In this article, you are going to learn a method to solve average based problems mentally.Generally, we use a formula of average to solve problems which sometimes proved to be lengthy and difficult to use.The method I’m going to discuss will amaze you as it is much easier and faster also, you won’t need pen & paper once you practice the method. Average based problems frequently come in competitive exams too , so do read the article carefully.
What is meant by average?
Suppose five persons A,B,C,D,E have 20,34,40,12,9 dollars respectively.
Sum =115, Average of data tells that what equal amount A,B,C,D,E can have so that sum remains the same i.e 115 here.
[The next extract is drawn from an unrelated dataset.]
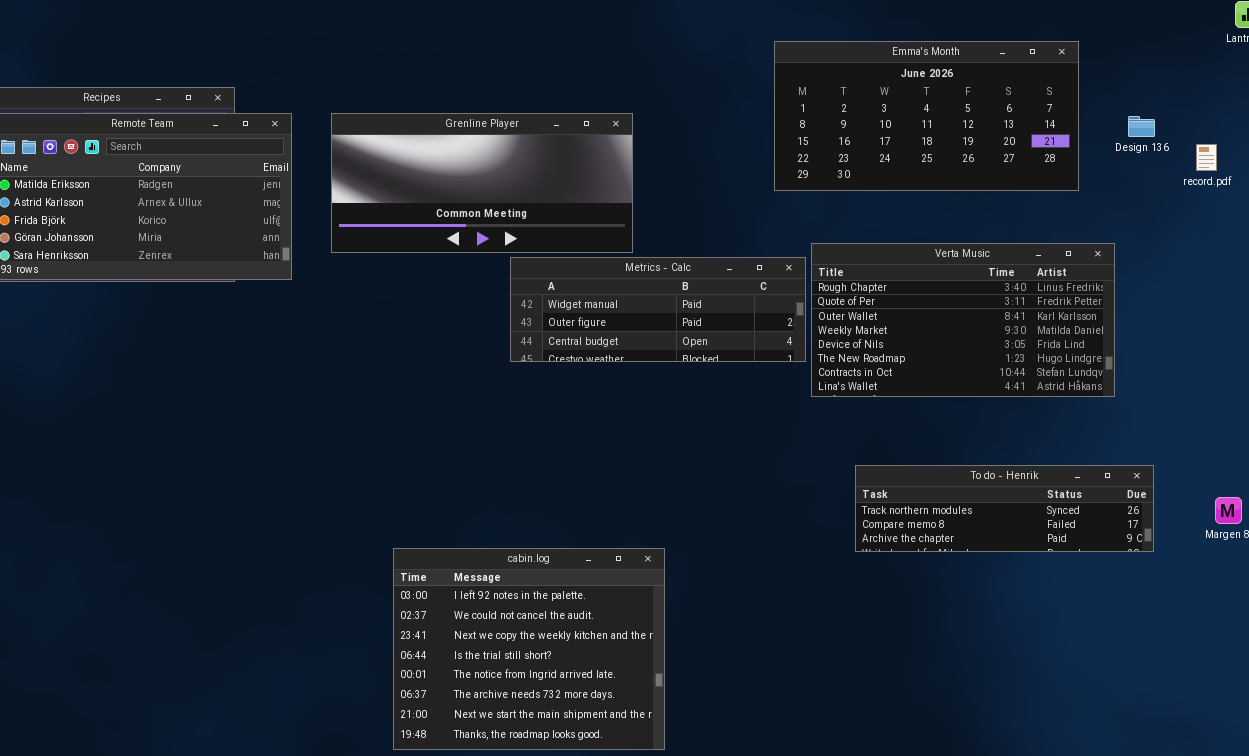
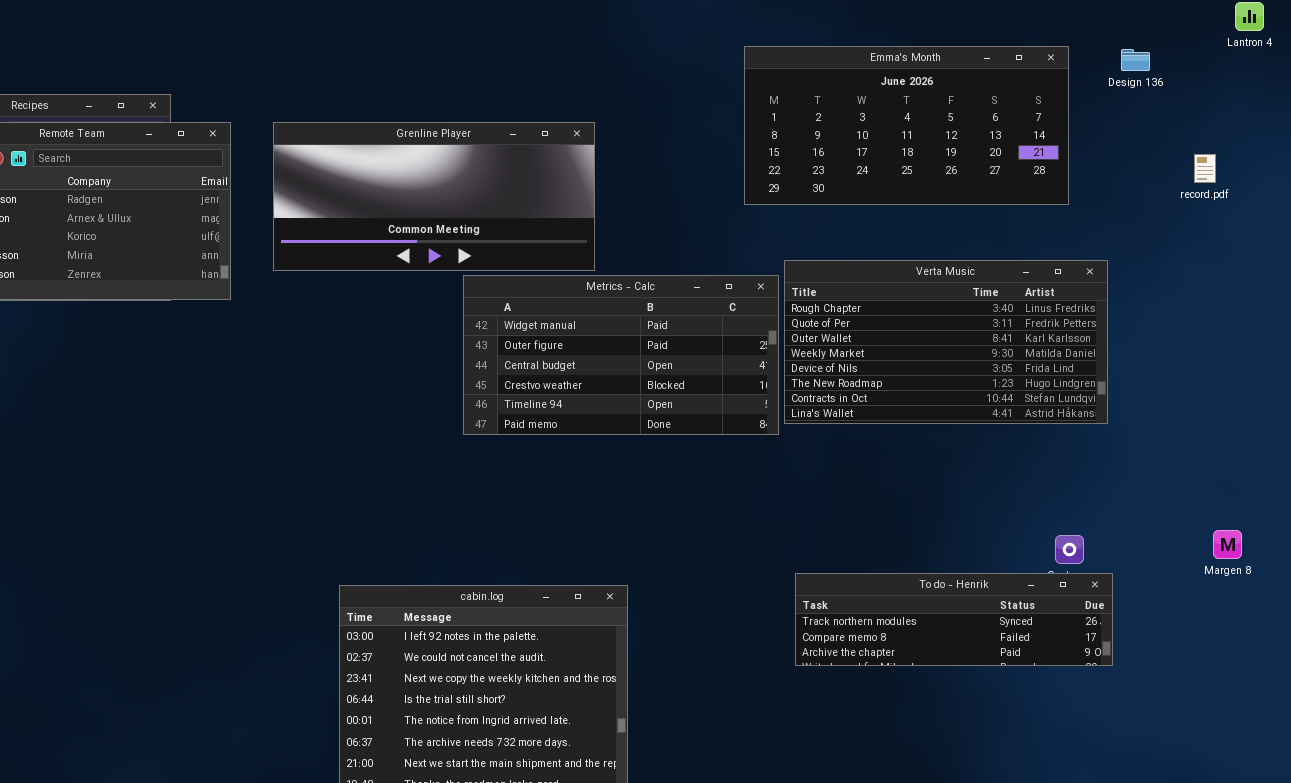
Design 136: [1128,116,1155,137] -> [1121,49,1150,71], moved
Metrics - Calc: [510,257,806,362] -> [463,275,779,435], resized
To do - Henrik: [855,465,1154,552] -> [795,573,1113,666], moved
Average= sum/total no of persons =115/5=23
So, A,B,C,D,E each will have 23 dollars.
Now notice here that actual amount with A was 20 i.e 3 less than average hence A gets $3,
Similarly B loses $11,C loses$17, D gains$11, E gains $14
Total Loss= Total Gain.
You can notice here while equalising the money total loss and total gain are equal.In fact in any average based problem this will be the case and the shortcut method I’m going to discuss will use this fact.
If m groups with averages A1,A2,A3,A4…..Am have n1,n2,n3…,nm elements respectively.
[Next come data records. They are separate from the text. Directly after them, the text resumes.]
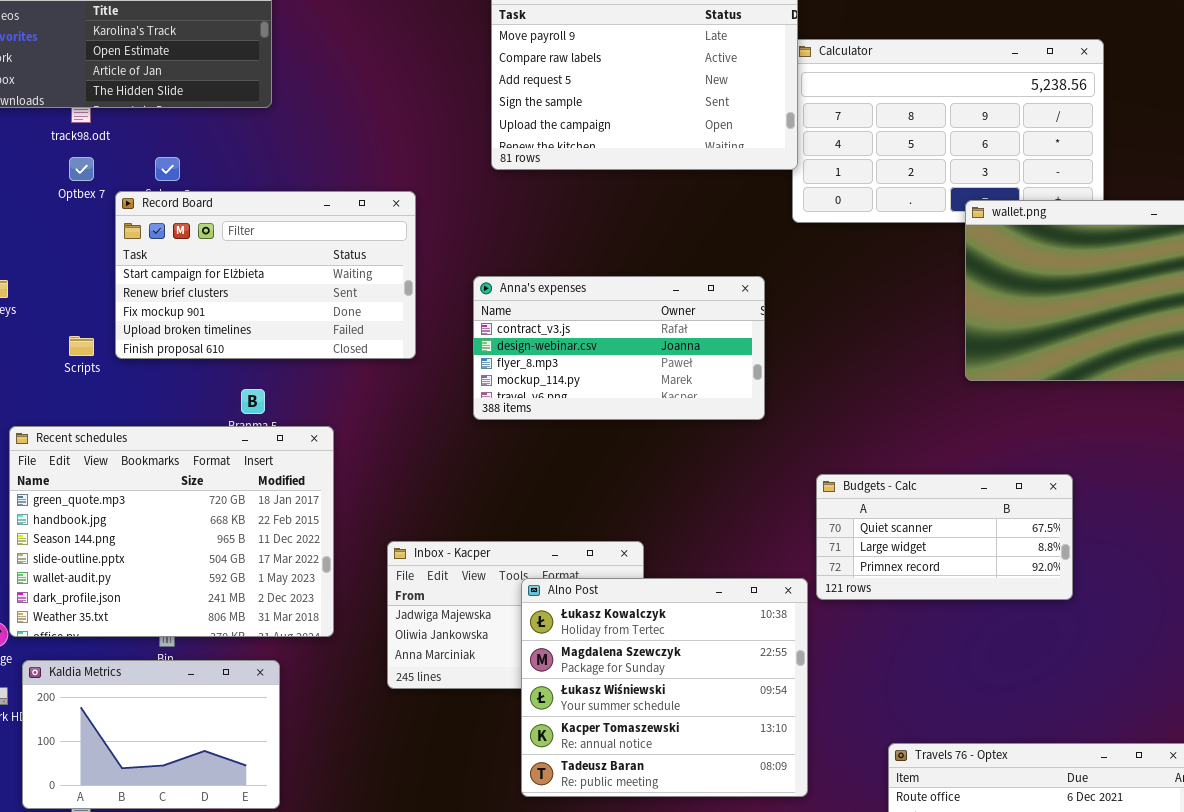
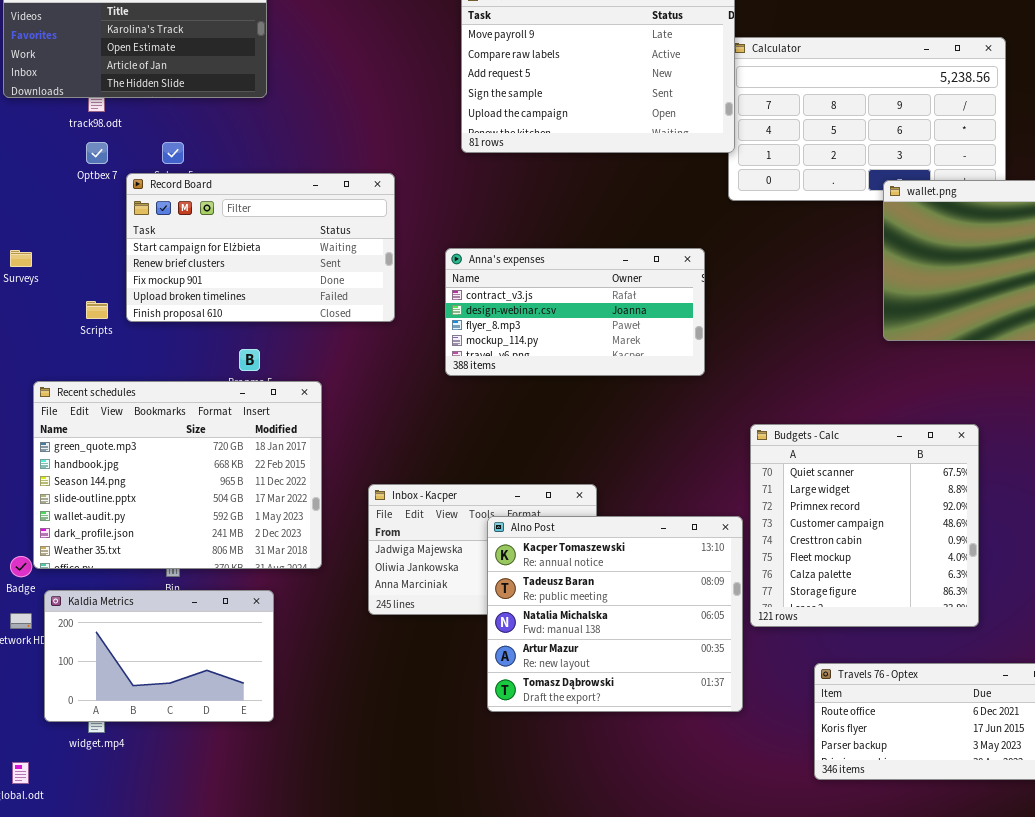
Budgets - Calc: [816,474,1073,600] -> [750,424,979,627], resized
Alno Post: [521,578,808,797] -> [487,516,743,712], scrolled down 3 rows

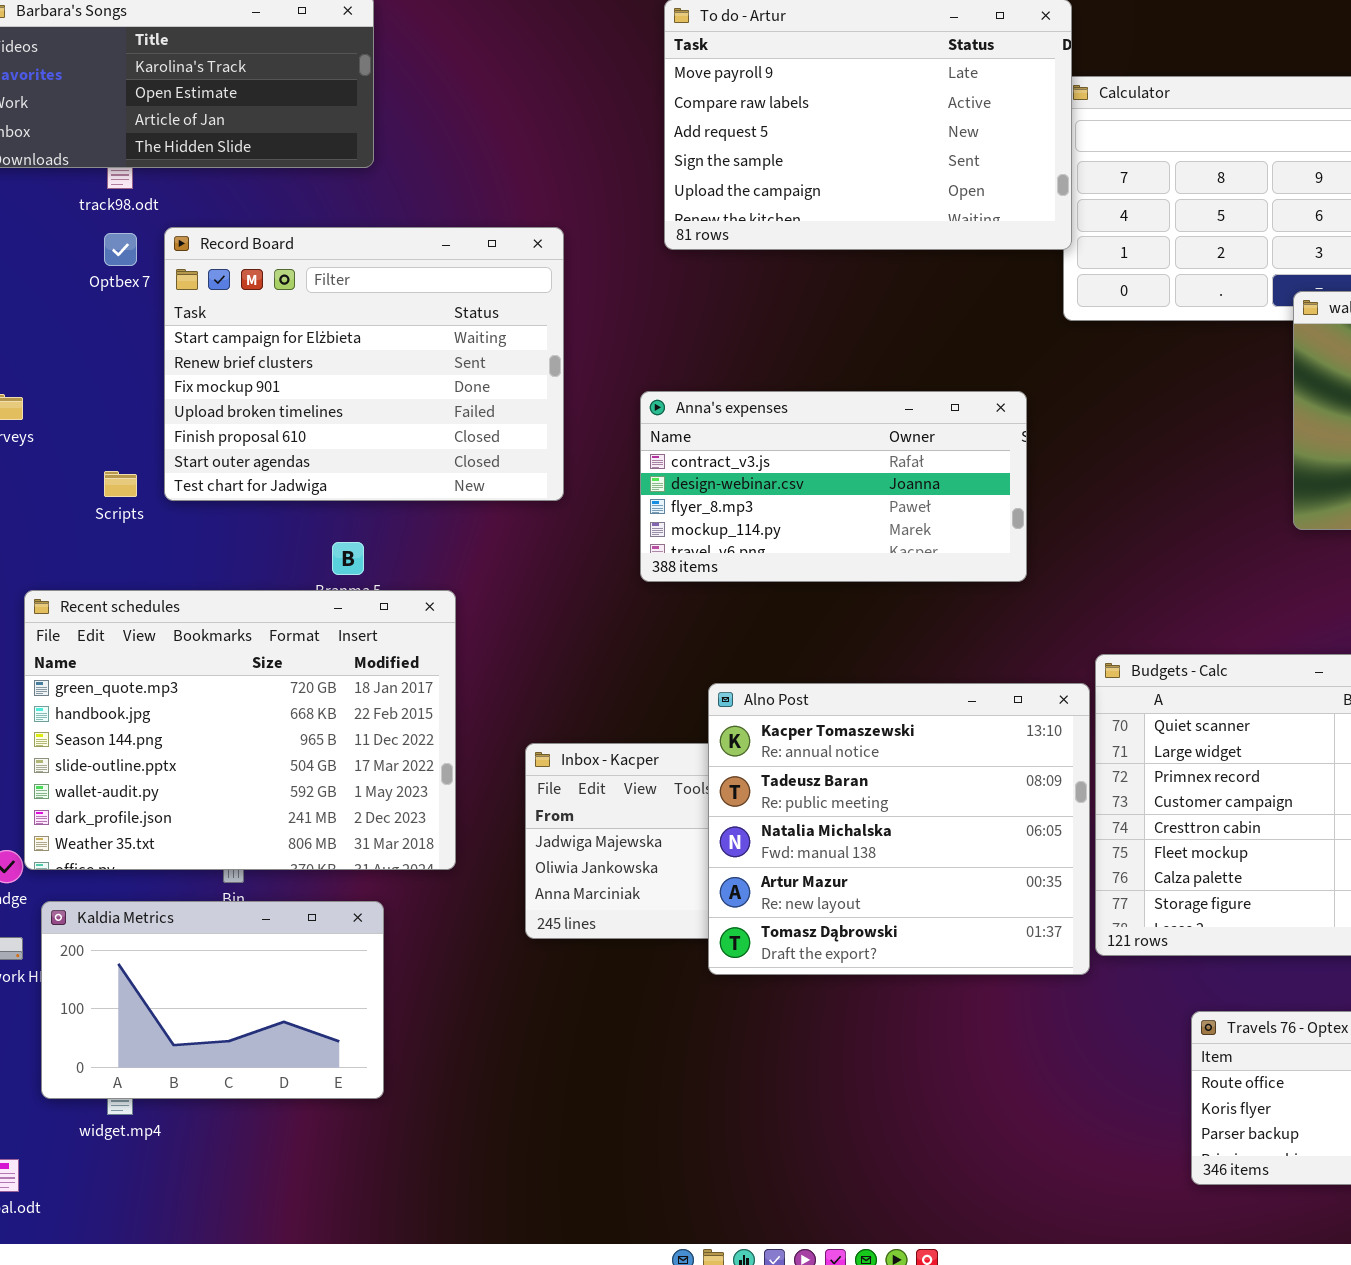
Record Board: [126,173,395,322] -> [164,227,564,501], resized
Alno Post: [487,516,743,712] -> [708,683,1090,975], moved

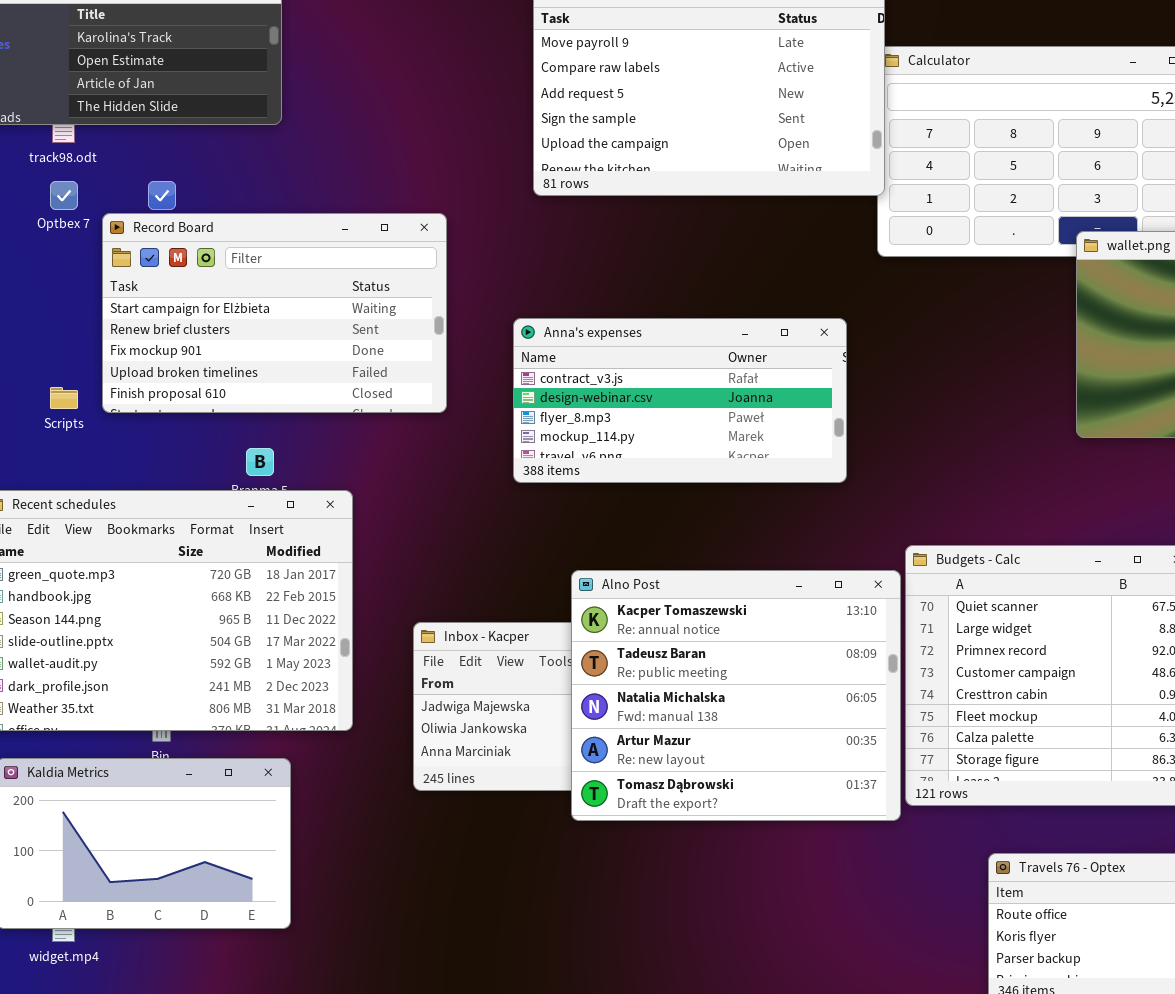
Record Board: [164,227,564,501] -> [102,213,447,413], resized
Then weighted average of m groups=( A1*n1+A2*n2+……+Am*nm)/(n1+n2+…+nm)
Now Lets take one example problem.
Q.The average of runs scored by Sachin after 20 innings was 61 runs per innings. After 21st inning his average increased by 1 run,then what is his score in the 21st inning.?
Normal process to calculate :
score in 21st inning =Total runs of 21 innings- total run of 20 innings
=average of 21 innings*21 – average of 20 innings*20
Remember the meaning of average described previously .
1st 2nd 3rd…………20th
61 61 61 ………….61
1st 2nd 3rd………..20th 21st
62 62 62………….62 62
So, we have added 1*20+62 to reach to the average of 62 in 21 innings. Hence runs scored in 21st inning must be 82 runs.
Up to 20 innings there is increase of 1 run and in 21st inning, we have 62 runs so total extra runs used will be 20+62=82
Q. Average marks obtained in physics by 3 students A, B, C is 37 marks. Another student D joins the group and new average becomes 36 marks.If another student E who has 8 more marks than D, joins the group the average of the four students B, C, D, E becomes 42 marks. Find marks obtained by A.
A B C
37 37 37
A B C D
36 36 36 36
A,B,C jointly loses 3 marks when D joins the group, So D must have 3 marks more than actual value. Hence D’s marks will be 33.
Or You can also think it as A ,B,C will have 37 marks again when we take 3 marks from D(36) and add 1 marks to each one.
Now E’s marks=33+8=41
It is given average of B,C,D,E is 42 marks.
B C D E
42 42 42 42
Average of A,B,C,D is 36 marks.
A B C D E
36 36 36 36 41
37 37 37 37 37
Average of A, B,C,D,E will become 37 marks.Hence,when A joins B,C,D,E the average decreases by 5 marks.
Total 20 marks loosed by B,C,D,E must be with A, so actual value must be 20 less than 37 i.e 17.
Or, Think it as B, C, D, E can again have 42 marks if we take 20 marks out of A’s marks(37) and distribute 5 marks to each one from B,C,D,E. Hence marks obtained by A is (37-20=17) 17 marks.
I have simplified the shortcut method so that you can understand what actually we need to do while solving average based problems mentally. Practice is the key for solving any problem easily.